I’ve gone through too many static site generators and content management services. None of them quite met my needs. Ghost was too rigid and non-customizable. Eleventy was way too complicated for just a personable blog. Hugo alone didn’t give me the frictionless ease of posting and creating pages that I wanted, which really decreased the amount of writing I was motivated to do. Wordpress is just a hot mess. Plus, until about a month ago I was neck-deep in college application season, so I decided to retire from blogging until I had more time.

Well, this summer I’ve done nothing but play video games and watch TV, so I decided to pick up writing again. I knew I wanted a permanent solution; a way of making my blog that I would stay motivated to write for it, yet one that was flexible enough to tinker without taking up too much of my time. I settled on generating my site with Hugo, and using TinaCMS as my CMS. Hugo has by far the most developed and easy to set up templating ecosystem I’ve seen in a static site generator. Its configuration is done using pure YAML, which is amazing. I don’t need fancy animations or dynamic pages; I just need a place to write posts and host various random pages. Hugo is perfect for that.

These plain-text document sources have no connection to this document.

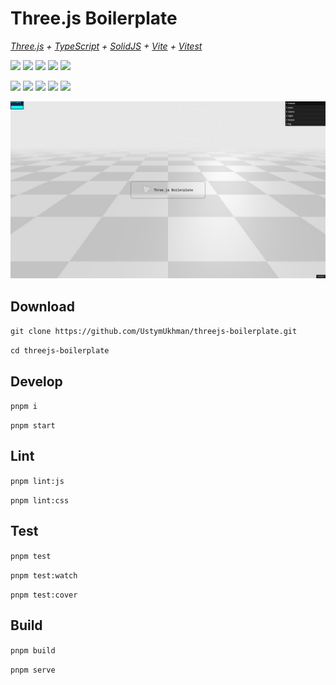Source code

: # Three.js Boilerplate #

*[Three.js](https://threejs.org/) + [TypeScript](https://www.typescriptlang.org/) + [SolidJS](https://www.solidjs.com/) + [Vite](https://vitejs.dev/) + [Vitest](https://vitest.dev/)*

![](https://img.shields.io/github/package-json/dependency-version/UstymUkhman/threejs-boilerplate/three?style=flat-square)
![](https://img.shields.io/github/package-json/dependency-version/UstymUkhman/threejs-boilerplate/dev/typescript?style=flat-square)
![](https://img.shields.io/github/package-json/dependency-version/UstymUkhman/threejs-boilerplate/solid-js?style=flat-square)
![](https://img.shields.io/github/package-json/dependency-version/UstymUkhman/threejs-boilerplate/dev/vite?style=flat-square)
![](https://img.shields.io/github/package-json/dependency-version/UstymUkhman/threejs-boilerplate/dev/vitest?style=flat-square)

![](https://img.shields.io/github/deployments/UstymUkhman/threejs-boilerplate/github-pages?style=flat-square)
![](https://img.shields.io/github/repo-size/UstymUkhman/threejs-boilerplate?color=green&style=flat-square)
![](https://img.shields.io/badge/coverage-98.5%25-green?style=flat-square)
![](https://img.shields.io/github/package-json/v/UstymUkhman/threejs-boilerplate?color=brightgreen&style=flat-square)
![](https://img.shields.io/github/license/UstymUkhman/threejs-boilerplate?color=brightgreen&style=flat-square)

[![](./public/assets/images/preview.jpg)](https://ustymukhman.github.io/threejs-boilerplate/dist)

## Download ##

`git clone https://github.com/UstymUkhman/threejs-boilerplate.git`

`cd threejs-boilerplate`

## Develop ##

`pnpm i`

`pnpm start`

## Lint ##

`pnpm lint:js`

`pnpm lint:css`

## Test ##

`pnpm test`

`pnpm test:watch`

`pnpm test:cover`

## Build ##

`pnpm build`

`pnpm serve`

However, I own both a Mac and an iPad. On my Mac, it’s no big deal to just open up the source code of my website in Neovim and add a blog post like that. However, doing that on my iPad is more trouble than it’s worth. I wanted a Ghost or Wordpress-like admin page that I could manage my site’s pages and media files from. After a bit of searching, I settled on TinaCMS. Tina connects with GitHub through TinaCloud, allowing one to automatically push posts to the site’s repo, which is perfect since I’m hosting this website on GitHub pages. The admin page is built along with the rest of the site through GitHub actions, and authentication is handled using TinaCloud as well. One thing I love about Tina is how it allows you to define “collections,” which are really just groups of posts that all live in one directory. You can define different metadata entries for each collection.

It’s been way too long since I’ve had motivation to blog, and hopefully Hugo and TinaCMS will make everything a lot smoother to use.